ASSIGNED TASK: Switch every "電話" in the items below to "聯絡電話", and write out all their text again with nothing else changed. Leave the pictures out.

EXERCISE INPUT Start Marker

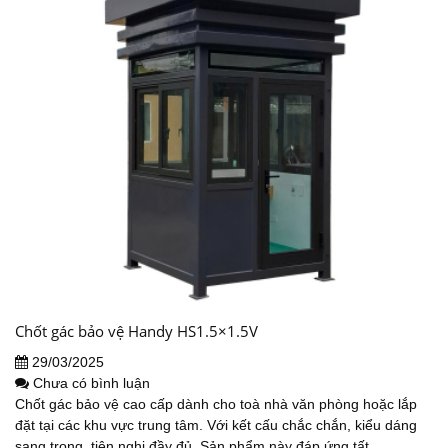
Chốt gác bảo vệ Handy HS1.5×1.5V
29/03/2025
Chưa có bình luận
Chốt gác bảo vệ cao cấp dành cho toà nhà văn phòng hoặc lắp
đặt tại các khu vực trung tâm. Với kết cấu chắc chắn, kiểu dáng
sang trọng, tiện nghi đầy đủ. Sản phẩm này đáp ứng tất...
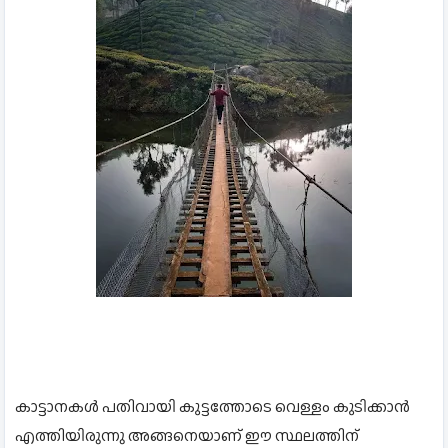
കാട്ടാനകൾ പതിവായി കുട്ടത്തോടെ വെള്ളം കുടിക്കാൻ
എത്തിയിരുന്നു അങ്ങനെയാണ് ഈ സ്ഥലത്തിന്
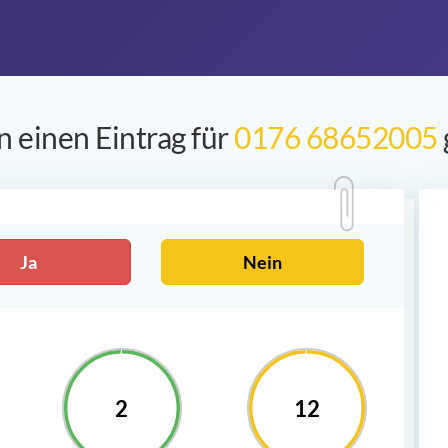
 einen Eintrag für
0176 68652005
Ja
Nein
2
12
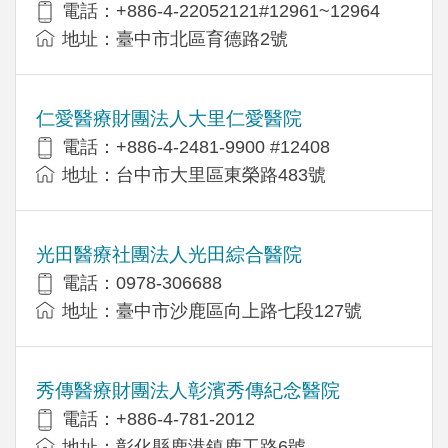
電話：+886-4-22052121#12961~12964
地址：臺中市北區育德路2號
仁愛醫療財團法人大里仁愛醫院
電話：+886-4-2481-9900 #12408
地址：台中市大里區東榮路483號
光田醫療社團法人光田綜合醫院
電話：0978-306688
地址：臺中市沙鹿區向上路七段127號
秀傳醫療財團法人彰濱秀傳紀念醫院
電話：+886-4-781-2012
地址：彰化縣鹿港鎮鹿工路6號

EXERCISE INPUT End Marker

FINISHED TASK:
Chốt gác bảo vệ Handy HS1.5×1.5V
29/03/2025
Chưa có bình luận
Chốt gác bảo vệ cao cấp dành cho toà nhà văn phòng hoặc lắp
đặt tại các khu vực trung tâm. Với kết cấu chắc chắn, kiểu dáng
sang trọng, tiện nghi đầy đủ. Sản phẩm này đáp ứng tất...
കാട്ടാനകൾ പതിവായി കുട്ടത്തോടെ വെള്ളം കുടിക്കാൻ
എത്തിയിരുന്നു അങ്ങനെയാണ് ഈ സ്ഥലത്തിന്
 einen Eintrag für
0176 68652005
Ja
Nein
2
12
聯絡電話：+886-4-22052121#12961~12964
地址：臺中市北區育德路2號
仁愛醫療財團法人大里仁愛醫院
聯絡電話：+886-4-2481-9900 #12408
地址：台中市大里區東榮路483號
光田醫療社團法人光田綜合醫院
聯絡電話：0978-306688
地址：臺中市沙鹿區向上路七段127號
秀傳醫療財團法人彰濱秀傳紀念醫院
聯絡電話：+886-4-781-2012
地址：彰化縣鹿港鎮鹿工路6號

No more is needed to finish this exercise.